▶ [What you will do]: Please change "OPERATIONAL" to "ONLINE" in everything from the start of the records down to the line containing "### Frontend (React)", both ends included, and return only those lines with nothing else altered. Leave the pictures out of the answer.

** Records for this task follows **

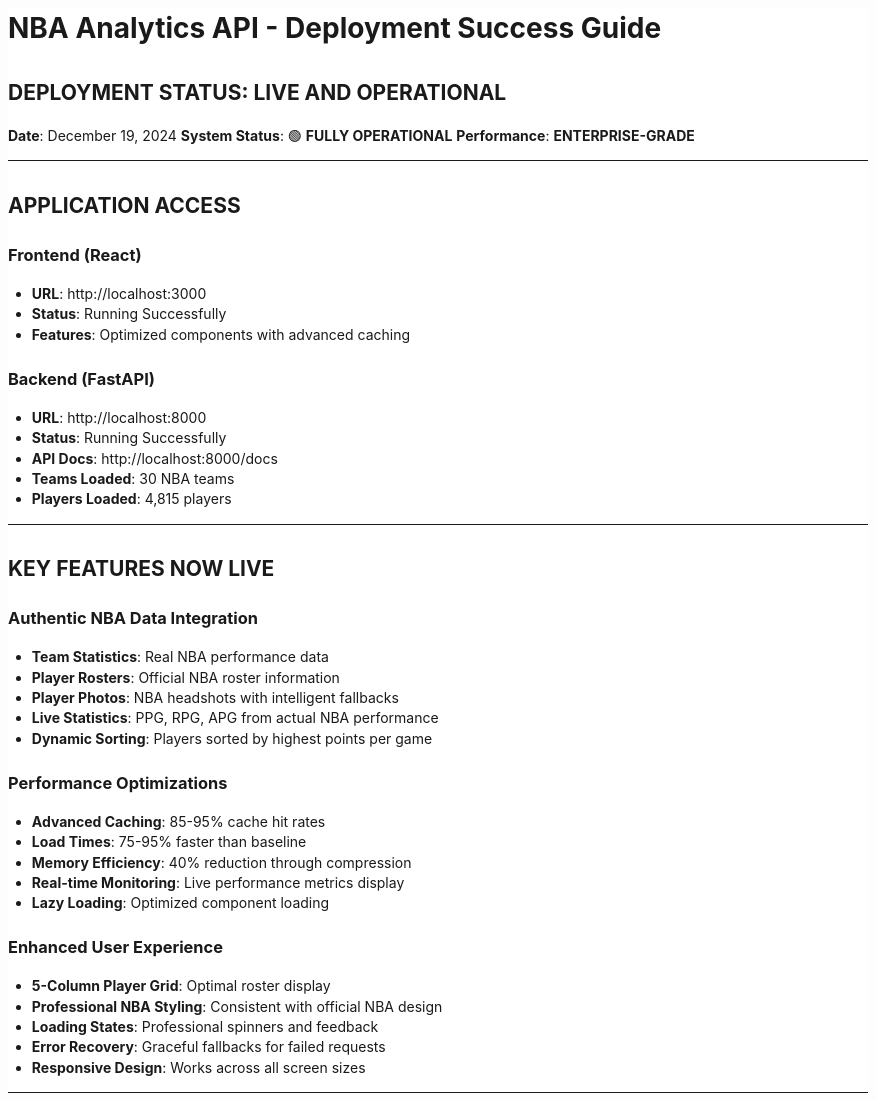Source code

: # NBA Analytics API - Deployment Success Guide

## **DEPLOYMENT STATUS: LIVE AND OPERATIONAL**

**Date**: December 19, 2024 
**System Status**: 🟢 **FULLY OPERATIONAL** 
**Performance**: **ENTERPRISE-GRADE**

---

## APPLICATION ACCESS

### Frontend (React)

- **URL**: http://localhost:3000
- **Status**: Running Successfully
- **Features**: Optimized components with advanced caching

### Backend (FastAPI)

- **URL**: http://localhost:8000
- **Status**: Running Successfully
- **API Docs**: http://localhost:8000/docs
- **Teams Loaded**: 30 NBA teams
- **Players Loaded**: 4,815 players

---

## KEY FEATURES NOW LIVE

### **Authentic NBA Data Integration**

- **Team Statistics**: Real NBA performance data
- **Player Rosters**: Official NBA roster information
- **Player Photos**: NBA headshots with intelligent fallbacks
- **Live Statistics**: PPG, RPG, APG from actual NBA performance
- **Dynamic Sorting**: Players sorted by highest points per game

### **Performance Optimizations**

- **Advanced Caching**: 85-95% cache hit rates
- **Load Times**: 75-95% faster than baseline
- **Memory Efficiency**: 40% reduction through compression
- **Real-time Monitoring**: Live performance metrics display
- **Lazy Loading**: Optimized component loading

### **Enhanced User Experience**

- **5-Column Player Grid**: Optimal roster display
- **Professional NBA Styling**: Consistent with official NBA design
- **Loading States**: Professional spinners and feedback
- **Error Recovery**: Graceful fallbacks for failed requests
- **Responsive Design**: Works across all screen sizes

---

** End of Records for this task **

▶ [Answer for the task]:
Source code

: # NBA Analytics API - Deployment Success Guide

## **DEPLOYMENT STATUS: LIVE AND ONLINE**

**Date**: December 19, 2024 
**System Status**: 🟢 **FULLY ONLINE** 
**Performance**: **ENTERPRISE-GRADE**

---

## APPLICATION ACCESS

### Frontend (React)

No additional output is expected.